In order to exercise your rights to correct or delete personal data, to request information, to revoke a consent or to object, only a simple message to us is required. There are no costs for you to exercise your rights. You can contact us using the contact information provided in section 1.1. of this data protection declaration.

13. Right of objection

a) If you have given your consent to the processing of your data, you can withdraw this consent at any time. After you have expressed it to us, such a withdrawal will affect the permissibility of the processing of your personal data.

b) If we base the processing of your personal data on the balancing of interests, you may object to the processing. If you do so, please explain the reasons why we should not process your personal data as we have done. If your objection is well-founded, we will examine the situation and either stop or adapt the data processing or outline our compelling reasons for continuing the processing. We will inform you of such compelling reasons. You have the right to file a complaint at any time to a supervisory authority (e.g. the supervisory authority at your place of residence or at the registered office of our company).

c) You can object to the processing of your personal data for the purposes of advertising and data analysis at any time.
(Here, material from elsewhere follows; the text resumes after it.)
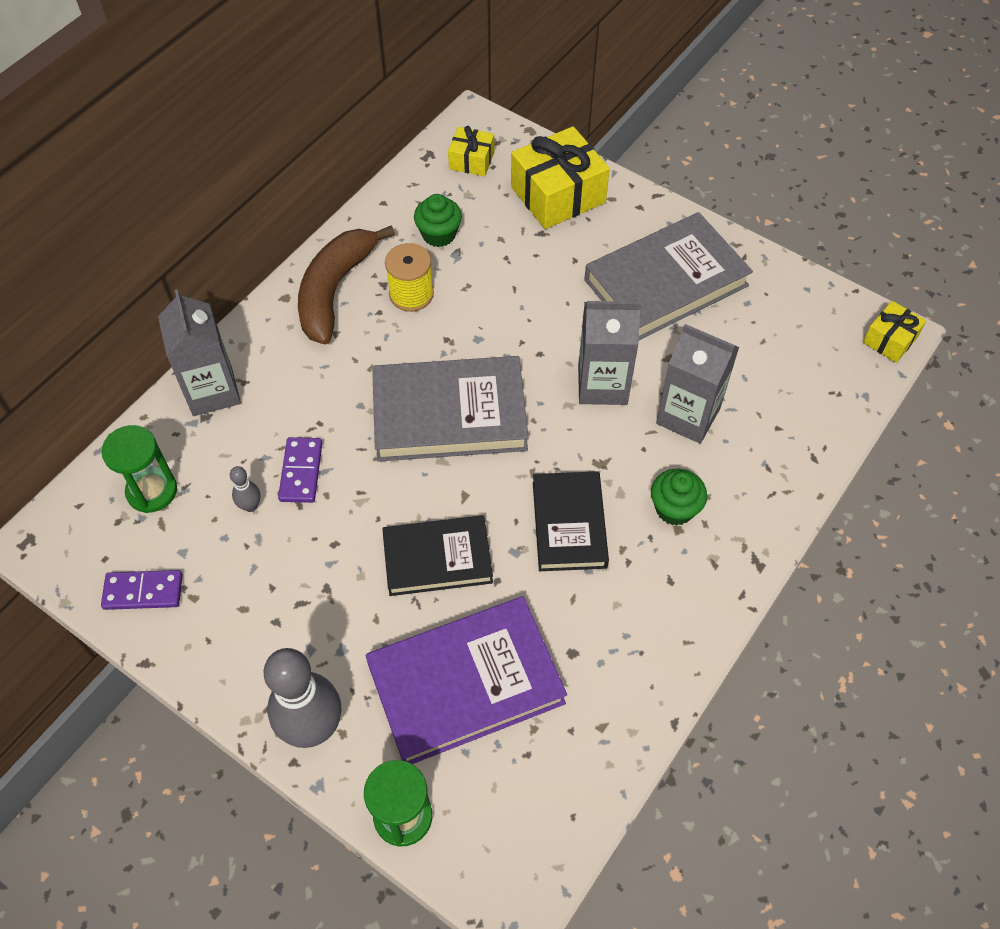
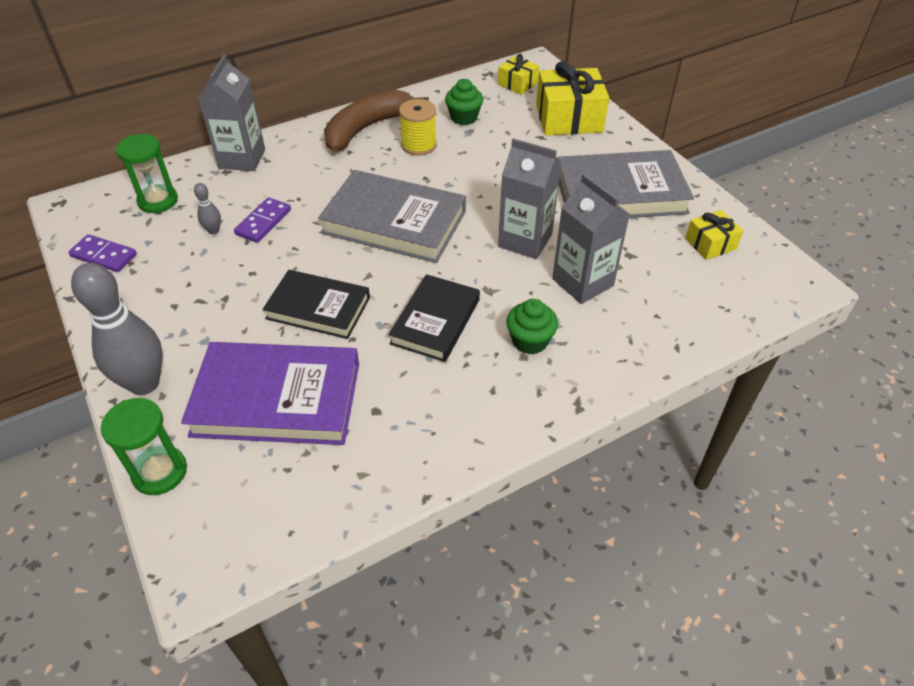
camera: 25 degrees right, 10 degrees down
(890, 340) = (798, 286): yellow gift -> yellow gift (710, 244)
You can inform us about your objection to advertising by using the contact details given in section 1.1.

d) If you wish to make use of your right of withdrawal or objection, it is sufficient to send an e-mail to the person named in section 1.1.

14. Deletion and retention periods of your data

a) The data stored with us will be deleted as soon as they are no longer required for the intended purpose. For details, please refer to the sections of this notice which explain the nature and purpose of the processing of personal data in question.

b) Data which we are required to be stored by law, statutes or contractual obligations (e.g. for tax reasons) will be blocked instead of deleted to prevent use for other purposes. This includes storage for 6 years in accordance with § 257 (1) German HGB (for trading books, inventories, opening balance sheets, annual financial statements, commercial letters, accounting vouchers, etc.) or storage for 10 years in accordance with § 147 (1) AO (books, records, management reports, accounting vouchers, commercial and business letters, documents relevant for taxation, etc.).

15. Updates to our Privacy Notice

a) This Privacy Notice is currently valid and was updated in 03/2023.

b) Due to changes in the law or adjustments in data processing, it may be necessary to update this data protection declaration. We therefore recommend that you check this page regularly for changes. If the change affects your consent or the provisions of the contractual relationship, these will only be made with your consent. You will be contacted separately by us for this purpose.